Papersign Supplemental Terms and Conditions
These Papersign Supplemental Terms and Conditions
(“Papersign Supplemental Terms”) supplement the terms and conditions contained in the Paperform
General Terms and Conditions (the Terms”) and applies solely to you if you have subscribed to the
“Papersign” Subscription through the Services. Capitalized terms used but not defined herein shall have the
respective meanings set forth in the Terms.
- Papersign. The “Papersign” Subscription provides an electronic signature service (including the
display, delivery, acknowledgement and electronic signature) of contracts, records or other documents uploaded
or transmitted to the Service by you for processing (each a “Document”).

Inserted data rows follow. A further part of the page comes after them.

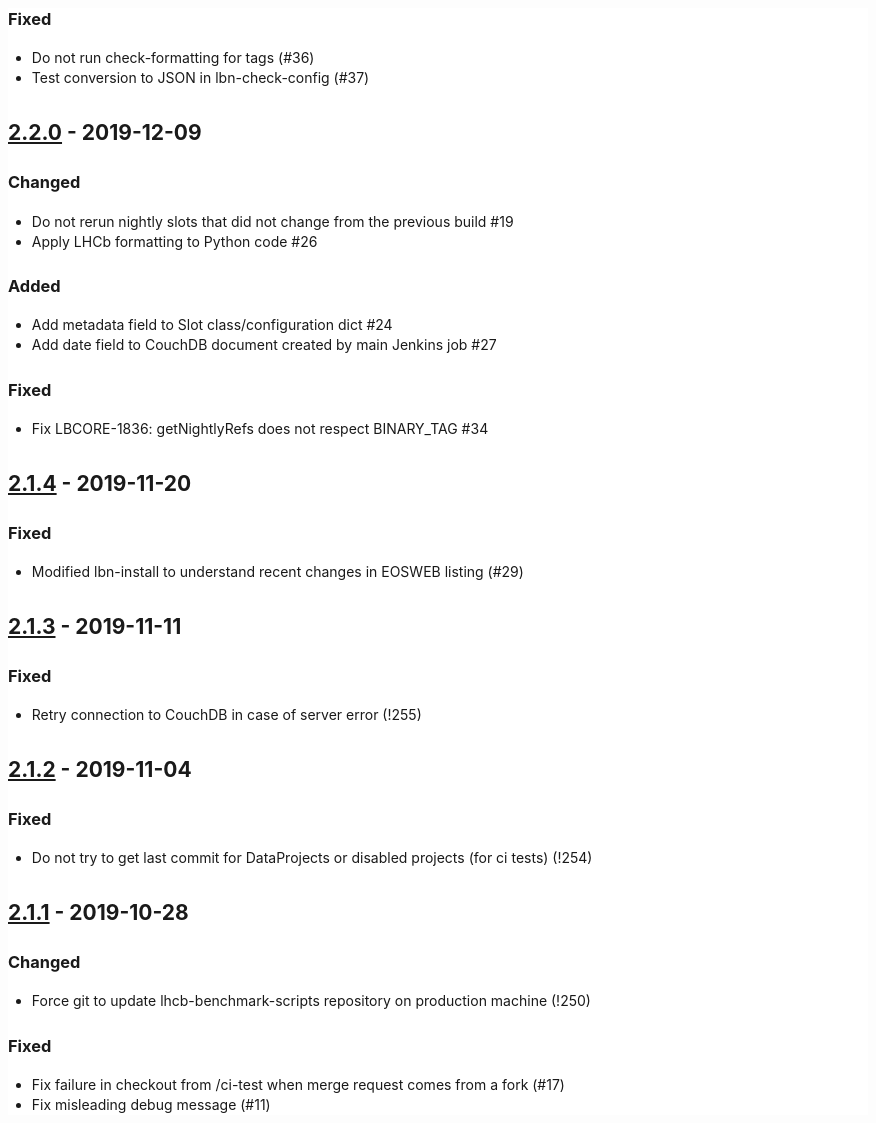 ### Fixed

 - Do not run check-formatting for tags (#36)
 - Test conversion to JSON in lbn-check-config (#37)

## [2.2.0] - 2019-12-09

### Changed

 - Do not rerun nightly slots that did not change from the previous build #19
 - Apply LHCb formatting to Python code #26

### Added

 - Add metadata field to Slot class/configuration dict #24
 - Add date field to CouchDB document created by main Jenkins job #27

### Fixed

 - Fix LBCORE-1836: getNightlyRefs does not respect BINARY_TAG #34

## [2.1.4] - 2019-11-20

### Fixed

 - Modified lbn-install to understand recent changes in EOSWEB listing (#29)

## [2.1.3] - 2019-11-11

### Fixed

 - Retry connection to CouchDB in case of server error (!255)

## [2.1.2] - 2019-11-04

### Fixed

 - Do not try to get last commit for DataProjects or disabled projects (for ci tests) (!254)

## [2.1.1] - 2019-10-28

### Changed

 - Force git to update lhcb-benchmark-scripts repository on production machine (!250)

### Fixed

 - Fix failure in checkout from /ci-test when merge request comes from a fork (#17)
 - Fix misleading debug message (#11)


[Unreleased]: https://gitlab.cern.ch/lhcb-core/LbNightlyTools/compare/3.0.11...master
[3.0.11]: https://gitlab.cern.ch/lhcb-core/LbNightlyTools/compare/3.0.10...3.0.11
[3.0.10]: https://gitlab.cern.ch/lhcb-core/LbNightlyTools/compare/3.0.9...3.0.10
[3.0.9]: https://gitlab.cern.ch/lhcb-core/LbNightlyTools/compare/3.0.8...3.0.9
[3.0.8]: https://gitlab.cern.ch/lhcb-core/LbNightlyTools/compare/3.0.7...3.0.8
[3.0.7]: https://gitlab.cern.ch/lhcb-core/LbNightlyTools/compare/3.0.6...3.0.7
[3.0.6]: https://gitlab.cern.ch/lhcb-core/LbNightlyTools/compare/3.0.5...3.0.6
[3.0.5]: https://gitlab.cern.ch/lhcb-core/LbNightlyTools/compare/3.0.4...3.0.5
[3.0.4]: https://gitlab.cern.ch/lhcb-core/LbNightlyTools/compare/3.0.3...3.0.4
[3.0.3]: https://gitlab.cern.ch/lhcb-core/LbNightlyTools/compare/3.0.2...3.0.3
[3.0.2]: https://gitlab.cern.ch/lhcb-core/LbNightlyTools/compare/3.0.1...3.0.2
[3.0.1]: https://gitlab.cern.ch/lhcb-core/LbNightlyTools/compare/3.0.0...3.0.1
[3.0.0]: https://gitlab.cern.ch/lhcb-core/LbNightlyTools/compare/2.2.3...3.0.0
[2.2.3]: https://gitlab.cern.ch/lhcb-core/LbNightlyTools/compare/2.2.2...2.2.3
[2.2.2]: https://gitlab.cern.ch/lhcb-core/LbNightlyTools/compare/2.2.1...2.2.2
[2.2.1]: https://gitlab.cern.ch/lhcb-core/LbNightlyTools/compare/2.2.0...2.2.1
[2.2.0]: https://gitlab.cern.ch/lhcb-core/LbNightlyTools/compare/2.1.4...2.2.0
[2.1.4]: https://gitlab.cern.ch/lhcb-core/LbNightlyTools/compare/2.1.3...2.1.4
[2.1.3]: https://gitlab.cern.ch/lhcb-core/LbNightlyTools/compare/2.1.2...2.1.3
[2.1.2]: https://gitlab.cern.ch/lhcb-core/LbNightlyTools/compare/2.1.1...2.1.2
[2.1.1]: https://gitlab.cern.ch/lhcb-core/LbNightlyTools/compare/2.1.0...2.1.1
[2.1.0]: https://gitlab.cern.ch/lhcb-core/LbNightlyTools/compare/2.0.4...2.1.0
[2.0.4]: https://gitlab.cern.ch/lhcb-core/LbNightlyTools/compare/2.0.3...2.0.4
[2.0.3]: https://gitlab.cern.ch/lhcb-core/LbNightlyTools/compare/2.0.2...2.0.3
[2.0.2]: https://gitlab.cern.ch/lhcb-core/LbNightlyTools/compare/2.0.1...2.0.2
[2.0.1]: https://gitlab.cern.ch/lhcb-core/LbNightlyTools/compare/2.0.0...2.0.1
[2.0.0]: https://gitlab.cern.ch/lhcb-core/LbNightlyTools/compare/1.0.3...2.0.0
[1.0.3]: https://gitlab.cern.ch/lhcb-core/LbNightlyTools/compare/1.0.2...1.0.3
[1.0.2]: https://gitlab.cern.ch/lhcb-core/LbNightlyTools/compare/1.0.1...1.0.2
[1.0.1]: https://gitlab.cern.ch/lhcb-core/LbNightlyTools/compare/1.0.0...1.0.1
[1.0.0]: https://gitlab.cern.ch/lhcb-core/LbNightlyTools/compare/0.4.2...1.0.0
[0.4.2]: https://gitlab.cern.ch/lhcb-core/LbNightlyTools/compare/0.4.1...0.4.2
[0.4.1]: https://gitlab.cern.ch/lhcb-core/LbNightlyTools/compare/0.4.0...0.4.1
[0.4.0]: https://gitlab.cern.ch/lhcb-core/LbNightlyTools/compare/0.3.0...0.4.0
[0.3.0]: https://gitlab.cern.ch/lhcb-core/LbNightlyTools/compare/0.2.0...0.3.0
[0.2.0]: https://gitlab.cern.ch/lhcb-core/LbNightlyTools/compare/0.1.1...0.2.0
[0.1.1]: https://gitlab.cern.ch/lhcb-core/LbNightlyTools/compare/0.1.0...0.1.1
[0.1.0]: https://gitlab.cern.ch/lhcb-core/LbNightlyTools/compare/LbScripts-v8r6p8...0.1.0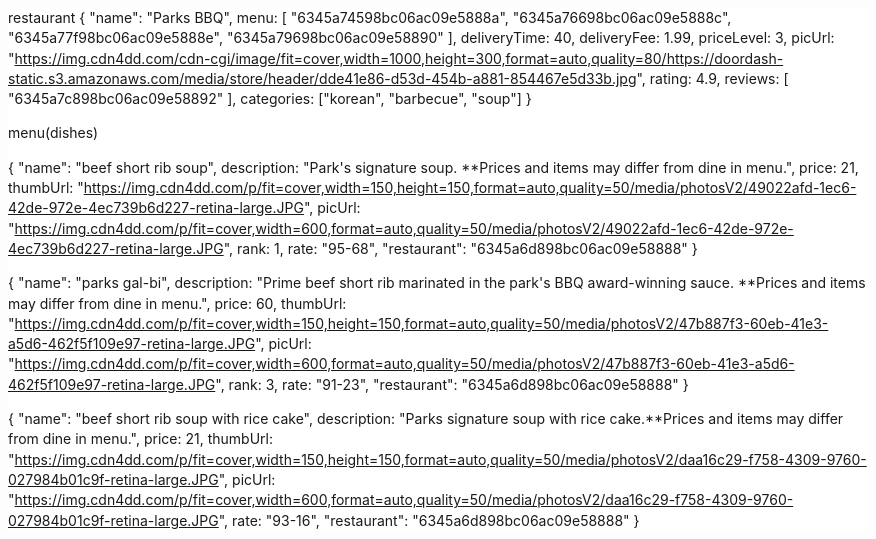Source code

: restaurant
{
  "name": "Parks BBQ",
  menu: [ 
    "6345a74598bc06ac09e5888a",
    "6345a76698bc06ac09e5888c",
    "6345a77f98bc06ac09e5888e",
    "6345a79698bc06ac09e58890"
   ],
  deliveryTime: 40,
  deliveryFee: 1.99,
  priceLevel: 3,
  picUrl: "https://img.cdn4dd.com/cdn-cgi/image/fit=cover,width=1000,height=300,format=auto,quality=80/https://doordash-static.s3.amazonaws.com/media/store/header/dde41e86-d53d-454b-a881-854467e5d33b.jpg",
  rating: 4.9,
  reviews: [ 
    "6345a7c898bc06ac09e58892"
   ],
  categories: ["korean", "barbecue", "soup"]
}


menu(dishes)

{
  "name": "beef short rib soup",
  description: "Park's signature soup. **Prices and items may differ from dine in menu.",
  price: 21,
  thumbUrl: "https://img.cdn4dd.com/p/fit=cover,width=150,height=150,format=auto,quality=50/media/photosV2/49022afd-1ec6-42de-972e-4ec739b6d227-retina-large.JPG",
  picUrl: "https://img.cdn4dd.com/p/fit=cover,width=600,format=auto,quality=50/media/photosV2/49022afd-1ec6-42de-972e-4ec739b6d227-retina-large.JPG",
  rank: 1,
  rate: "95-68",
  "restaurant": "6345a6d898bc06ac09e58888"
}

{
  "name": "parks gal-bi",
  description: "Prime beef short rib marinated in the park's BBQ award-winning sauce. **Prices and items may differ from dine in menu.",
  price: 60,
  thumbUrl: "https://img.cdn4dd.com/p/fit=cover,width=150,height=150,format=auto,quality=50/media/photosV2/47b887f3-60eb-41e3-a5d6-462f5f109e97-retina-large.JPG",
  picUrl: "https://img.cdn4dd.com/p/fit=cover,width=600,format=auto,quality=50/media/photosV2/47b887f3-60eb-41e3-a5d6-462f5f109e97-retina-large.JPG",
  rank: 3,
  rate: "91-23",
  "restaurant": "6345a6d898bc06ac09e58888"
}

{
  "name": "beef short rib soup with rice cake",
  description: "Parks signature soup with rice cake.**Prices and items may differ from dine in menu.",
  price: 21,
  thumbUrl: "https://img.cdn4dd.com/p/fit=cover,width=150,height=150,format=auto,quality=50/media/photosV2/daa16c29-f758-4309-9760-027984b01c9f-retina-large.JPG",
  picUrl: "https://img.cdn4dd.com/p/fit=cover,width=600,format=auto,quality=50/media/photosV2/daa16c29-f758-4309-9760-027984b01c9f-retina-large.JPG",
  rate: "93-16",
  "restaurant": "6345a6d898bc06ac09e58888"
}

- Your Responsibilities. Company provides you access to Papersign subject to you
acknowledging and agreeing to the following conditions:
- Certain types of contracts and documents may be excepted from electronic signature laws (e.g.,
wills and agreements pertaining to family law) or may be subject to specific regulations
promulgated by various government agencies regarding electronic signatures and electronic
records. Company is not responsible or liable to determine whether any particular Document is
subject to an exception to applicable electronic signature laws, or whether it is subject to any
particular agency promulgations, or whether it can be legally formed by electronic signatures;
- Certain consumer protection or similar laws or regulations may impose special requirements with
respect to electronic transactions involving one or more “consumers,” such as (among others)
requirements that the consumer consent to the method of contracting and/or that the consumer be
provided with a copy, or access to a copy, of a paper or other non-electronic, written record of
the transaction. Company does not and is not responsible to: (1) determine whether any
particular transaction involves a “consumer”; or (2) furnish or obtain any such consents or
determine if any such consents have been withdrawn;
- Nothing in these Papersign Supplemental Terms may be construed to make Company a party to any
Document processed through the Papersign Service, and Company disclaims all representations or
warranties regarding the transactions sought to be effected by any Document;
- Between Company and you, you have exclusive control over and responsibility for the content,
quality, and format of any Document as well as any transaction facilitated in connection with
the Papersign Services;
- Company is not responsible for determining how long any contracts, records and other documents
are required to be retained or stored under any applicable laws, regulations, or legal or
administrative agency processes; and
- Papersign is a tool to be used by you in the course of exercising your own professional
judgment, and Company shall not be liable to you or any third party for any decision made or
action taken by you in reliance on information or content generated, collected, stored, or
otherwise processed by you using Papersign. You acknowledge and agree that neither Company nor
Papersign is providing you with legal advice, and you shall consult your own legal subject
matter expert on all matters requiring legal advice.